Emma, 22, from Newcastle was worried about her wardrobe before moving over to Dubai – especially her collection of heels and skirts. ‘I got rid of loads of my clothes that I deemed completely inappropriate,’ she said. ‘But that was a crazy idea. On nights out, most of the non-Muslim girls wear just as little clothing as you’d see at home.’ But although it’s easy to be complacent, it doesn’t take much to stick out as a young Brit. Emma says just being a white young woman in Dubai is enough to draw unwanted attention. ‘I’ve realised no matter where I go – whatever time or place or what I’m wearing – people are going to stare at me.’ There’s little you can do to avoid it, besides not going out at all. ‘Many of my friends find this and we just learn to ignore it,’ she explains.

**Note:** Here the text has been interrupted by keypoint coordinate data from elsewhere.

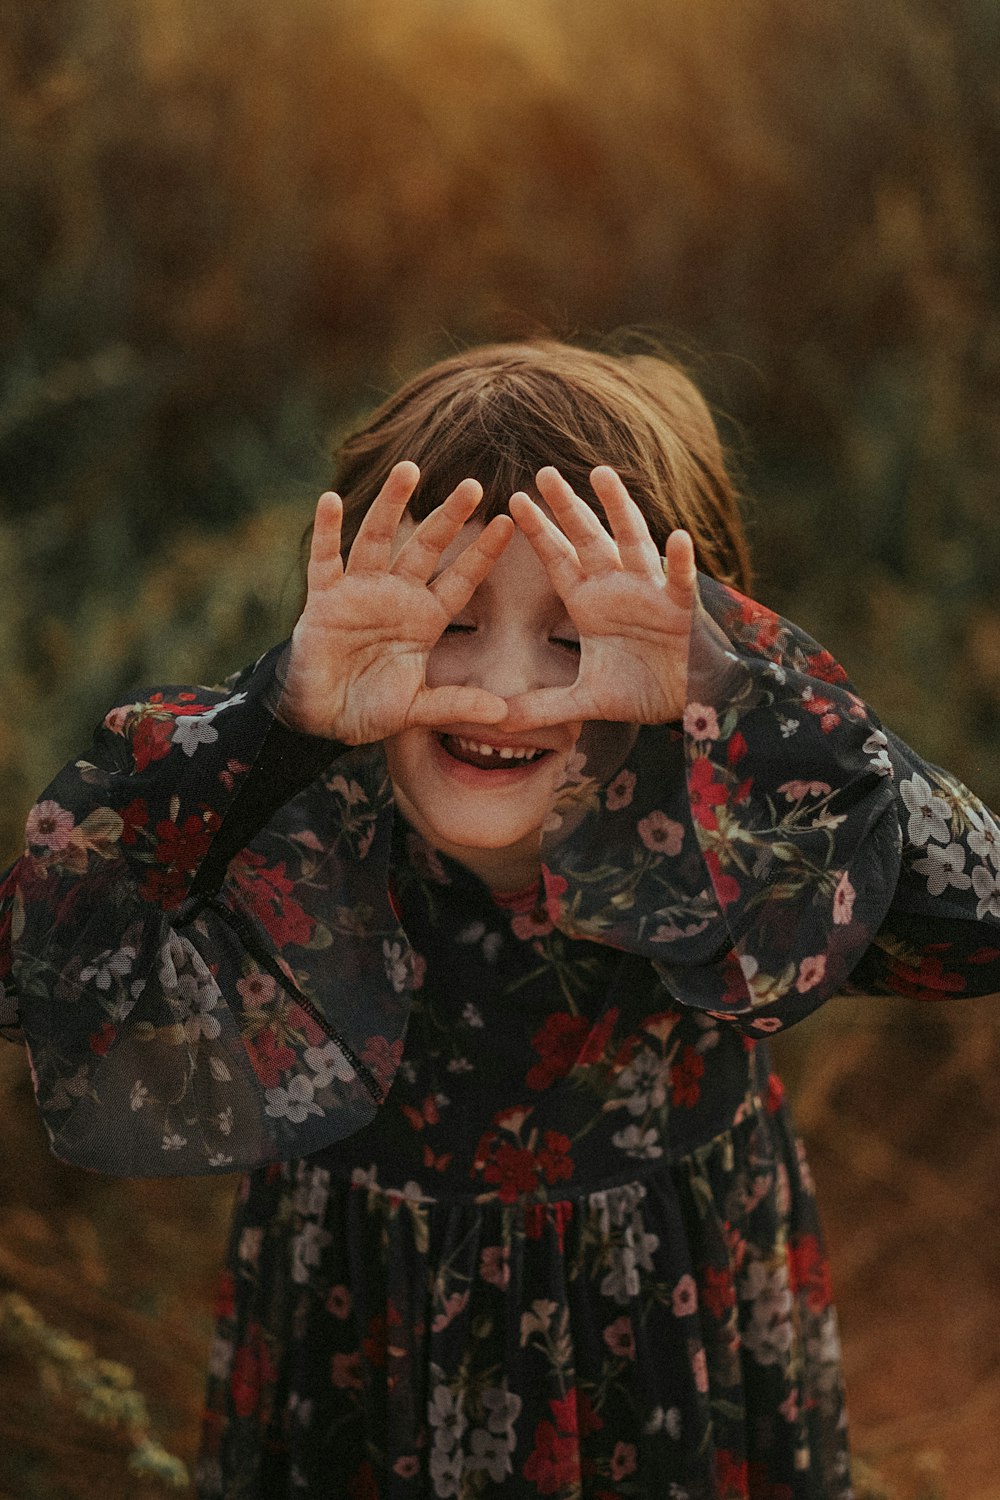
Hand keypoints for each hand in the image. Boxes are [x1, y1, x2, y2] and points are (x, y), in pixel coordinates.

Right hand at [279, 462, 514, 742]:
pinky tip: (330, 499)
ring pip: (378, 539)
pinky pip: (325, 559)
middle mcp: (396, 596)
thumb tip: (504, 716)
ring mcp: (360, 592)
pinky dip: (327, 531)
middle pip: (426, 547)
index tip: (510, 522)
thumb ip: (457, 705)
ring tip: (408, 468)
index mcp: (425, 619)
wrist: (322, 718)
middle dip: (448, 517)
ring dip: (391, 504)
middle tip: (472, 485)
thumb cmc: (372, 708)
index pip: (461, 579)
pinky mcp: (325, 599)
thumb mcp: (419, 709)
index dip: (483, 553)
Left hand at [503, 465, 696, 728]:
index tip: (513, 500)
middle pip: (587, 538)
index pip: (558, 560)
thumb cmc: (638, 690)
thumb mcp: (584, 701)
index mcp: (589, 603)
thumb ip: (541, 707)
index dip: (538, 531)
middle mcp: (616, 587)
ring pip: (632, 541)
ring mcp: (650, 592)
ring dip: (618, 508)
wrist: (686, 703)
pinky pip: (681, 580)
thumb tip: (495, 722)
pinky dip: (680, 561)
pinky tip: (678, 536)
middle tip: (544, 473)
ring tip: (602, 474)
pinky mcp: (682, 608)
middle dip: (567, 506)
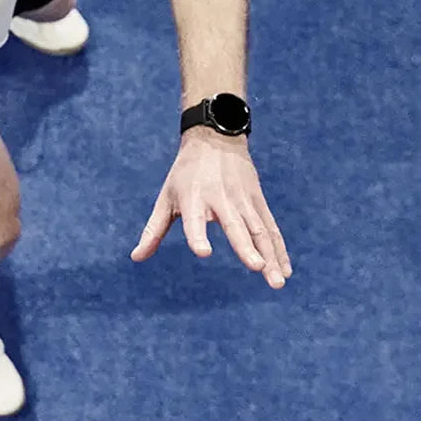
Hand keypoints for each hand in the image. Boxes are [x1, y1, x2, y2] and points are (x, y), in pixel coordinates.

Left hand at [131, 127, 291, 288]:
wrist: (215, 138)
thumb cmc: (185, 174)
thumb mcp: (166, 198)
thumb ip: (153, 230)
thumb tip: (135, 257)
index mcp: (193, 198)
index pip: (194, 220)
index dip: (197, 235)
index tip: (203, 252)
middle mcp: (220, 198)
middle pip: (235, 225)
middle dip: (246, 247)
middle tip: (256, 267)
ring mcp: (243, 200)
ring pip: (259, 230)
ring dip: (270, 256)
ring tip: (277, 282)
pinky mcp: (258, 201)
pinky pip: (271, 228)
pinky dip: (279, 250)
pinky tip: (285, 271)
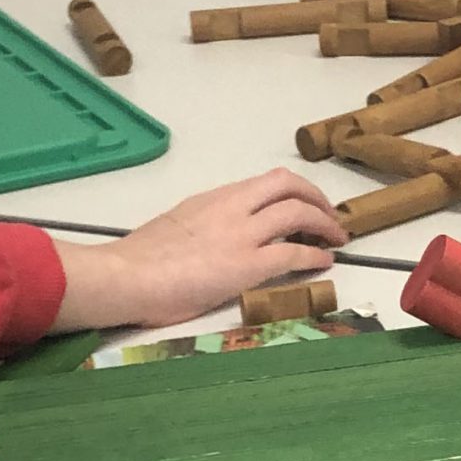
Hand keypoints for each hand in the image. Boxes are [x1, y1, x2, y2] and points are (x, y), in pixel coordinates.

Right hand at [54, 168, 346, 330]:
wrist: (124, 276)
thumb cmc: (137, 262)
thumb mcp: (174, 227)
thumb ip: (199, 226)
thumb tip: (211, 239)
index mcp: (212, 199)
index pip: (262, 185)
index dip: (291, 193)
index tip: (301, 206)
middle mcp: (231, 208)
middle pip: (287, 185)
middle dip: (316, 197)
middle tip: (329, 216)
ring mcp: (240, 234)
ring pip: (297, 212)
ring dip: (324, 223)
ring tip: (336, 237)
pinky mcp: (246, 265)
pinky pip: (293, 253)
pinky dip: (315, 254)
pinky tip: (324, 261)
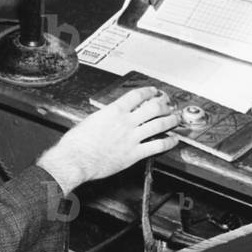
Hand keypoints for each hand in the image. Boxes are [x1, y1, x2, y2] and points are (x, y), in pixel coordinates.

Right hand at [36, 86, 179, 193]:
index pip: (137, 96)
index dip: (149, 91)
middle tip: (168, 104)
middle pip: (152, 107)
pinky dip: (168, 143)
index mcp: (114, 111)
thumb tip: (108, 117)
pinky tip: (173, 141)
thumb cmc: (77, 143)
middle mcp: (126, 122)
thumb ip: (104, 117)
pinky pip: (157, 146)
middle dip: (163, 104)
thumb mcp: (89, 121)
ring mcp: (132, 137)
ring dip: (170, 120)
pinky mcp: (134, 154)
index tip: (153, 91)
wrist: (75, 159)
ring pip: (158, 124)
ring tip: (176, 119)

Attitudes towards women may have progressed with an influx of female expats, but how you’re treated as a woman is different to that of a man on a very basic level – the attitude is still one of segregation. A young Brit who wanted to remain anonymous said this affected her day-to-day life. ‘From personal experience, the men in our new building would never look me in the eye. They would never respond to any of my queries unless my husband was there or if he asked for me. I found this quite frustrating.

‘None of us were dressed inappropriately but all the men completely stared at us, which was very uncomfortable. Some even took photos on their phones’

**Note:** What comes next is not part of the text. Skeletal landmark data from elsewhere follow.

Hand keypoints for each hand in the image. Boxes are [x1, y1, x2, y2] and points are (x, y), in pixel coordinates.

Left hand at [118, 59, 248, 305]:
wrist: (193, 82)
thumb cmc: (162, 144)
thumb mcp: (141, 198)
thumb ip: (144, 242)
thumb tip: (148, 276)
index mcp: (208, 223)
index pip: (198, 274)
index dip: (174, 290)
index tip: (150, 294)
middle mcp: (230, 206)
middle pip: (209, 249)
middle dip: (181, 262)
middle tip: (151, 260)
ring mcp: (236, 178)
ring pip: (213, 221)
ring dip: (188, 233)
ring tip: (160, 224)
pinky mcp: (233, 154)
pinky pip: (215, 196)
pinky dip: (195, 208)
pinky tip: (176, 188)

Emma adds that she had a few unsettling experiences while getting used to this cultural difference. ‘I took the Metro with a few female friends – we appeared to be the only girls in the whole carriage. None of us were dressed inappropriately, but all the men completely stared at us, which was very uncomfortable. Some even took photos on their phones.’ She later found out there is a separate woman’s and children carriage.

But this level of segregation isn’t seen by all young female expats as a negative thing – Caroline says there are times when being a woman can have advantages. ‘For example, all of the government buildings have special ladies only areas where you get seen much quicker, such as when renewing your visa. There are also special pink taxis which are only for ladies and are only driven by ladies, so you don’t have to worry about being in a taxi on your own with a male driver.’ But whether you see it as convenient, a safety measure and respectful towards women or unpleasant and worrying, it’s part of wider UAE culture. You shouldn’t go to Dubai expecting the same treatment as your British male counterparts.

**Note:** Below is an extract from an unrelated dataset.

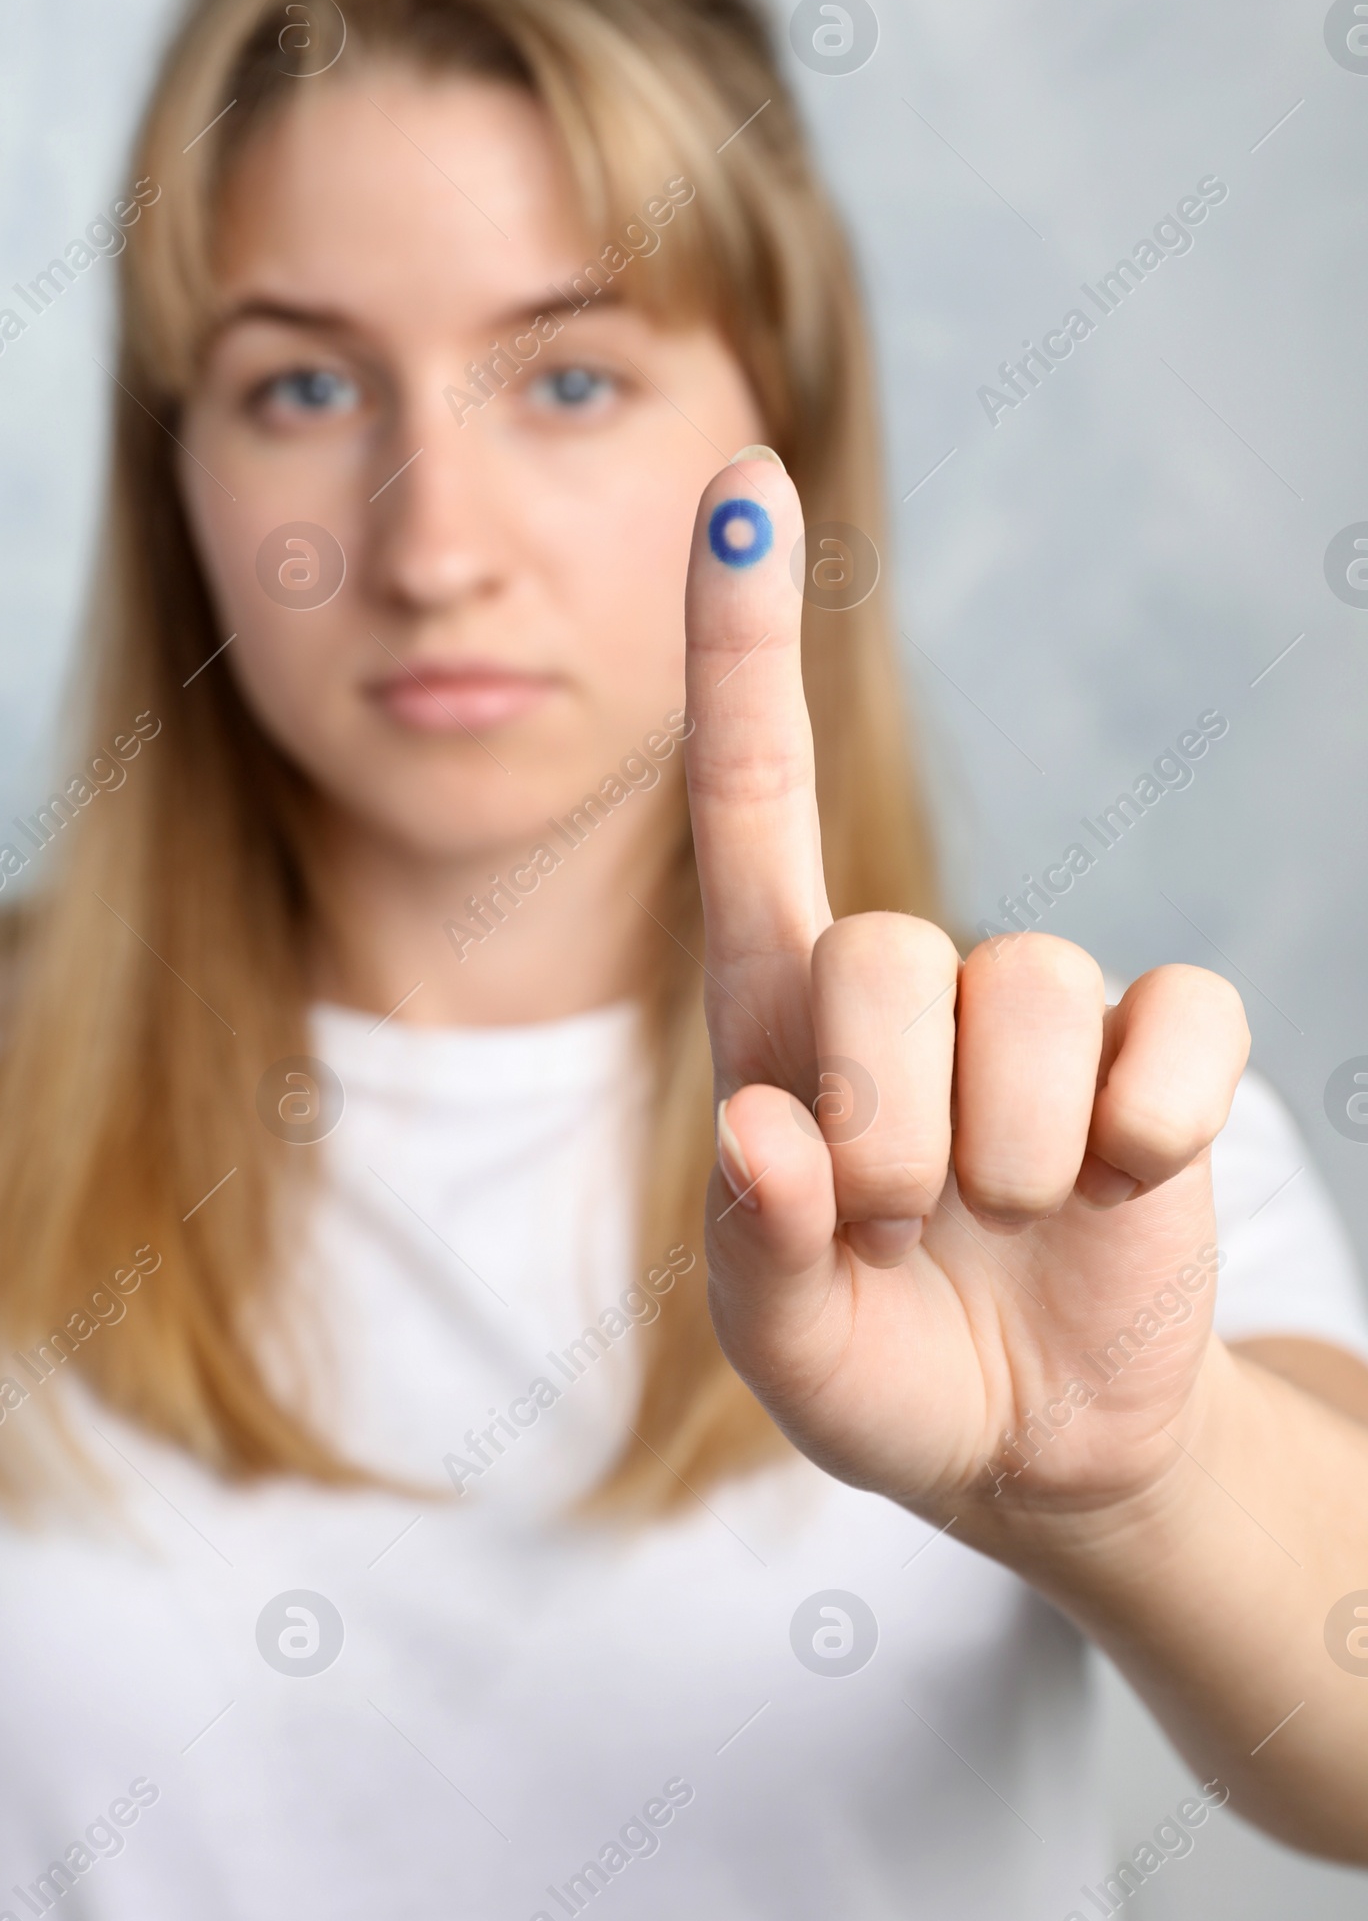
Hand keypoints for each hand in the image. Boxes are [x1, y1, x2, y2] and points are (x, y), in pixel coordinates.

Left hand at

But if you want to get the to crux of what life is like for anyone in Dubai, it’s worth noting that plenty of the women we spoke to for this piece were too frightened to be named, lest they lose their visas, or worse. One girl told us how she suffered from anxiety after moving over, struggling to settle in and make friends, but didn’t want to be named as she thinks her bosses would fire her if they saw the article. Another source, who works for a government body, told me she couldn’t be identified for fear of losing the visa she had pertained under her father’s name.

Despite this, Caroline would recommend Dubai for anyone who’s ‘independent, confident and not worried about moving far from home’. And if you are considering it, ‘It helps a lot if you know someone in Dubai,’ she advises. ‘However, I also know a lot of girls who moved here on their own and made it work.’ But whether you’re making the move for your social life, your career or your bank balance, the key thing to remember is, it’s certainly not London in the desert.